[RECORDS PROVIDED start]

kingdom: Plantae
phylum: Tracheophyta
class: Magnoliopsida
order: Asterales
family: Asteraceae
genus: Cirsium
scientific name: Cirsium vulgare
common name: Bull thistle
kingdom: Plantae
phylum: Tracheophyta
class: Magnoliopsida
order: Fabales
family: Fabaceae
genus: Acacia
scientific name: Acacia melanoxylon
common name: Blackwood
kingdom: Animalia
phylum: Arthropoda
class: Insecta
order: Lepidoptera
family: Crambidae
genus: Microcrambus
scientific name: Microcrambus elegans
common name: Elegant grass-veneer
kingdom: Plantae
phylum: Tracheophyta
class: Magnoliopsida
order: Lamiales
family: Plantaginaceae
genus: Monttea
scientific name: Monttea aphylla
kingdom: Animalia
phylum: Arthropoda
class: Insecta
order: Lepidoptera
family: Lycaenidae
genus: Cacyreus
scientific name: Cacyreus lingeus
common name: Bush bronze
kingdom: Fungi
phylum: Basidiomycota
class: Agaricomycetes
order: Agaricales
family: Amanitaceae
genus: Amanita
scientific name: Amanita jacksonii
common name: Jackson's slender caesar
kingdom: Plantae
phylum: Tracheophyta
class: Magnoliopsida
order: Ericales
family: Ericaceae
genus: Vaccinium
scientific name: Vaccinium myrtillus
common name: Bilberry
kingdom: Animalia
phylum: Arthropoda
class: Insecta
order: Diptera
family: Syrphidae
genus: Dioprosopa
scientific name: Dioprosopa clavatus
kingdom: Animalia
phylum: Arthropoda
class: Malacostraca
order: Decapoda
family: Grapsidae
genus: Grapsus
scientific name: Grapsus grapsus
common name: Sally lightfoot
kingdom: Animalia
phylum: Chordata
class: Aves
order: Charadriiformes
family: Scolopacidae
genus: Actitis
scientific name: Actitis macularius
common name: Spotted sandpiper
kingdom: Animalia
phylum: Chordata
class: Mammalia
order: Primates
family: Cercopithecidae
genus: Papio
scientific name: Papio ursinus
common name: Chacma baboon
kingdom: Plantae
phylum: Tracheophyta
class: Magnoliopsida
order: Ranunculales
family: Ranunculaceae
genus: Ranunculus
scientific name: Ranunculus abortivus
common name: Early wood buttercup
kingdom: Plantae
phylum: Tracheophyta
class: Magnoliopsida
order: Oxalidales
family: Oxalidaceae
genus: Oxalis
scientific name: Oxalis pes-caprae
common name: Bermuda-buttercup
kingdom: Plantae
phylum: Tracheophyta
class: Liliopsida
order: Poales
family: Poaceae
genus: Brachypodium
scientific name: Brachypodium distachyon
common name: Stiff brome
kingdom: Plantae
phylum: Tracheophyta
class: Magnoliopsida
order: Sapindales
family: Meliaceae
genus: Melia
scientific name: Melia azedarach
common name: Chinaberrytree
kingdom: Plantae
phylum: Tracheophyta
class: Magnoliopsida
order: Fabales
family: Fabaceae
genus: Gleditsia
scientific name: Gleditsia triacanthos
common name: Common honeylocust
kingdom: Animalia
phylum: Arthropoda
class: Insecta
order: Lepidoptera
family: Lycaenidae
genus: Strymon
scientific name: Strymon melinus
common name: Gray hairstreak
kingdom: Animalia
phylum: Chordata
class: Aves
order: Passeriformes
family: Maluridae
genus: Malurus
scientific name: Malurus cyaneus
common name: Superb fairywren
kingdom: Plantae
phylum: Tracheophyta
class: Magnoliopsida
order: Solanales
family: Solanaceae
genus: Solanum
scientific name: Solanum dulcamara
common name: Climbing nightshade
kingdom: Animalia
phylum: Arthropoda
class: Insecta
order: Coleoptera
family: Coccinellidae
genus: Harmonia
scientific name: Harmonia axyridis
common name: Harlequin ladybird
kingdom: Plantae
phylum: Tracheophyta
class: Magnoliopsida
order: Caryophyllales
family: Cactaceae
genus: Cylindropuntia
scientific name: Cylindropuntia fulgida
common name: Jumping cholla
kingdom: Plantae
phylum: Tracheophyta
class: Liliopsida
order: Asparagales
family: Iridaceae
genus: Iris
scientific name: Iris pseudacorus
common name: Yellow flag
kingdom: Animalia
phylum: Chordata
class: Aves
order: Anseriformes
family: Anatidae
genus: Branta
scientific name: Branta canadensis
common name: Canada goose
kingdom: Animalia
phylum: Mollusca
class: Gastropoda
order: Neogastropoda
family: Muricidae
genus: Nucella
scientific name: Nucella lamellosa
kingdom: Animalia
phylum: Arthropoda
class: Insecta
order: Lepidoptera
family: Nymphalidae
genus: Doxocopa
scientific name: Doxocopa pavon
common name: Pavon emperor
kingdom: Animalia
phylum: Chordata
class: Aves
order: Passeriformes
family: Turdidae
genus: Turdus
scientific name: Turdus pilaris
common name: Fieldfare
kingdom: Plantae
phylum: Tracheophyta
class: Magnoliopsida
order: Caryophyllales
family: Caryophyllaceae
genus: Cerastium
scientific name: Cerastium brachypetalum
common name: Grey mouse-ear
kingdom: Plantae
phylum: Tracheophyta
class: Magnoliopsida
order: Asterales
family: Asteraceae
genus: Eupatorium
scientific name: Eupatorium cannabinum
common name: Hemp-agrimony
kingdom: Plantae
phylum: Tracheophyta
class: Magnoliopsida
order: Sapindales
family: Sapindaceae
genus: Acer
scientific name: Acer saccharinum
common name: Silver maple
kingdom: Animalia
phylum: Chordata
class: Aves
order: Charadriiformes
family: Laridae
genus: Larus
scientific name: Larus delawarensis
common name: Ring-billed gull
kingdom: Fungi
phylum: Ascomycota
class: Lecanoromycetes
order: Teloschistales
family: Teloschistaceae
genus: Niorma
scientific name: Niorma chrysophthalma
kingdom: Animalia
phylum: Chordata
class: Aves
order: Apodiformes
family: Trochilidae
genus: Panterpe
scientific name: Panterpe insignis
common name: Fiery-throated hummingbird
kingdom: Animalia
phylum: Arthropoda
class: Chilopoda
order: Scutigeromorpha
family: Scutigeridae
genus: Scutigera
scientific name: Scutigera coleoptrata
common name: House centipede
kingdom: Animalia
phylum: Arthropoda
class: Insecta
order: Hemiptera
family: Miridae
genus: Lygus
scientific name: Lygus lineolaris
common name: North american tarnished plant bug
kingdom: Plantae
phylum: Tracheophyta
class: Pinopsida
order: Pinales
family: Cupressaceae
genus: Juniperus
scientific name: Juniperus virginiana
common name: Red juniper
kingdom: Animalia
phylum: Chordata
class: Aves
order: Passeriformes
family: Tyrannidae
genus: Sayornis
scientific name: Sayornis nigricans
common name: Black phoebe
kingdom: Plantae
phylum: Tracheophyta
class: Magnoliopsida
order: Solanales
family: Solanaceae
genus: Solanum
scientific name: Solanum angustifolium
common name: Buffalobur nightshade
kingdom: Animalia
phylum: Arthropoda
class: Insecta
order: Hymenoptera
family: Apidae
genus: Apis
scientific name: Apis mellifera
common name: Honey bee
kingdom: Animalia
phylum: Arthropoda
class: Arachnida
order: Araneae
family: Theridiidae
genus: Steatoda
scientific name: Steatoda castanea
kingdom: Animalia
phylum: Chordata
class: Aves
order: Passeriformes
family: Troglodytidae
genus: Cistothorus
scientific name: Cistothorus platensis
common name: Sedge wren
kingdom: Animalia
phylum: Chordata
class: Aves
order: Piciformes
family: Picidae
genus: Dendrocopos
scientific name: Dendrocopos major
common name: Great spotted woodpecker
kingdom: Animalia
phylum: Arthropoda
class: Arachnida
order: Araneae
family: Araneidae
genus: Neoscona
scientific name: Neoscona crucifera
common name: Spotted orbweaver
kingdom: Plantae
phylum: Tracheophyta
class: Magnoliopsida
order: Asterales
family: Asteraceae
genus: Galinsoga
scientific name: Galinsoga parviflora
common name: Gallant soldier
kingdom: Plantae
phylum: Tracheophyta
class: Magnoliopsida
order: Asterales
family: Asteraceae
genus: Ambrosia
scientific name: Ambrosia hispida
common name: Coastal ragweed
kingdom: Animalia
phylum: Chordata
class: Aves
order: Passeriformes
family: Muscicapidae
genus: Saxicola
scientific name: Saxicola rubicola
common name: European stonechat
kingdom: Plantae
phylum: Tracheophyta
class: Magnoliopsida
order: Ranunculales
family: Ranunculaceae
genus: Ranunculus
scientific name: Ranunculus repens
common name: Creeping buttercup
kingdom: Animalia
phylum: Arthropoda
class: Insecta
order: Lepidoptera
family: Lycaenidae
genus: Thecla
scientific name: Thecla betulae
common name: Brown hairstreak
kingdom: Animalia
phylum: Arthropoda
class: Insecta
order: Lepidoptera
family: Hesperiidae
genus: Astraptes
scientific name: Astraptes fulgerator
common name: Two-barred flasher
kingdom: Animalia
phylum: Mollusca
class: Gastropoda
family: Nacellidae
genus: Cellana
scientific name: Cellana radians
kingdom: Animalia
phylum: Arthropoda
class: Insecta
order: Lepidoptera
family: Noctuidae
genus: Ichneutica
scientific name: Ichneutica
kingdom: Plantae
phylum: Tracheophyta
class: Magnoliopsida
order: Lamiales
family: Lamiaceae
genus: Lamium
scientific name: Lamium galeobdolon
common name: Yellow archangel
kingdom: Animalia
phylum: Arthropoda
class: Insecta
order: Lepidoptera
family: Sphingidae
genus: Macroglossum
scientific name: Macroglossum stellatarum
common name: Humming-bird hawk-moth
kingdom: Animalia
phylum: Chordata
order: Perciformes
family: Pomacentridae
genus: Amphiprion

[RECORDS PROVIDED end]

## WRITTEN INSTRUCTION
Copy out the lines of the material from the line containing "family: Lamiaceae" through the end of the material, inclusive, reproducing them without any change.

## RIGHT ANSWER
family: Lamiaceae
genus: Lamium
scientific name: Lamium galeobdolon
common name: Yellow archangel
kingdom: Animalia
phylum: Arthropoda
class: Insecta
order: Lepidoptera
family: Sphingidae
genus: Macroglossum
scientific name: Macroglossum stellatarum
common name: Humming-bird hawk-moth
kingdom: Animalia
phylum: Chordata
order: Perciformes
family: Pomacentridae
genus: Amphiprion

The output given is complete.